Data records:
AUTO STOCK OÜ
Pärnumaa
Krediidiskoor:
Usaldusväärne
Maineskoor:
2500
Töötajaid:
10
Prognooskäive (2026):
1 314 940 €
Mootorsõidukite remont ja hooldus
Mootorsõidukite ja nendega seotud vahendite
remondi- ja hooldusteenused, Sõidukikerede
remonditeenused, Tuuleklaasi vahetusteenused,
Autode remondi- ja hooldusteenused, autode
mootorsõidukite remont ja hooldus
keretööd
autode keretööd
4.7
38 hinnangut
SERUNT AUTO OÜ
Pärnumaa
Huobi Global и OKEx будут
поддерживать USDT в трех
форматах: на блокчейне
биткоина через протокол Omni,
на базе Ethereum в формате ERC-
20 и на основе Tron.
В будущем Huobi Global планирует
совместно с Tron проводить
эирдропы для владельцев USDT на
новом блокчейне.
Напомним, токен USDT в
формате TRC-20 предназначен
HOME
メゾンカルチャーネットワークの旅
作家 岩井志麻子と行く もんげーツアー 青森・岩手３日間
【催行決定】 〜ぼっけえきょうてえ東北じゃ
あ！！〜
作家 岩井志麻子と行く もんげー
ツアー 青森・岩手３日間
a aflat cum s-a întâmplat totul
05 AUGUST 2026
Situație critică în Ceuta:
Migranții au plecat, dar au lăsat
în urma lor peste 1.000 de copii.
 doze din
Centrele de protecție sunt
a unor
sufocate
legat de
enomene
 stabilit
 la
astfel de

DIRECTIONS - A complete and exact reproduction of the data is needed.

TASK OUTPUT -
AUTO STOCK OÜ
Pärnumaa
Krediidiskoor:
Usaldusväärne
Maineskoor:
2500
Töötajaid:
10
Prognooskäive (2026):
1 314 940 €
Mootorsõidukite remont ja hooldus
Mootorsõidukite ja nendega seotud vahendite
remondi- ja hooldusteenused, Sõidukikerede
remonditeenused, Tuuleklaasi vahetusteenused,
Autode remondi- ja hooldusteenused, autode
mootorsõidukite remont ja hooldus
keretööd
autode keretööd
4.7
38 hinnangut
SERUNT AUTO OÜ
Pärnumaa
Huobi Global и OKEx будут
поддерживать USDT в трех
форматах: на блокчейне
биткоина через протокол Omni,
на базе Ethereum в формате ERC-
20 и на основе Tron.
В будущем Huobi Global планирует
совместно с Tron проводить
эирдропы для владельцев USDT на
новом блокчейне.
Напомним, токен USDT в
формате TRC-20 предназначен
HOME
メゾンカルチャーネットワークの旅
作家 岩井志麻子と行く もんげーツアー 青森・岩手３日間
【催行決定】 〜ぼっけえきょうてえ東北じゃ
あ！！〜
作家 岩井志麻子と行く もんげー
ツアー 青森・岩手３日間
a aflat cum s-a întâmplat totul
05 AUGUST 2026
Situație critică în Ceuta:
Migranții au plecat, dar au lăsat
în urma lor peste 1.000 de copii.
 doze din
Centrele de protecție sunt
a unor
sufocate
legat de
enomene
 stabilit
 la
astfel de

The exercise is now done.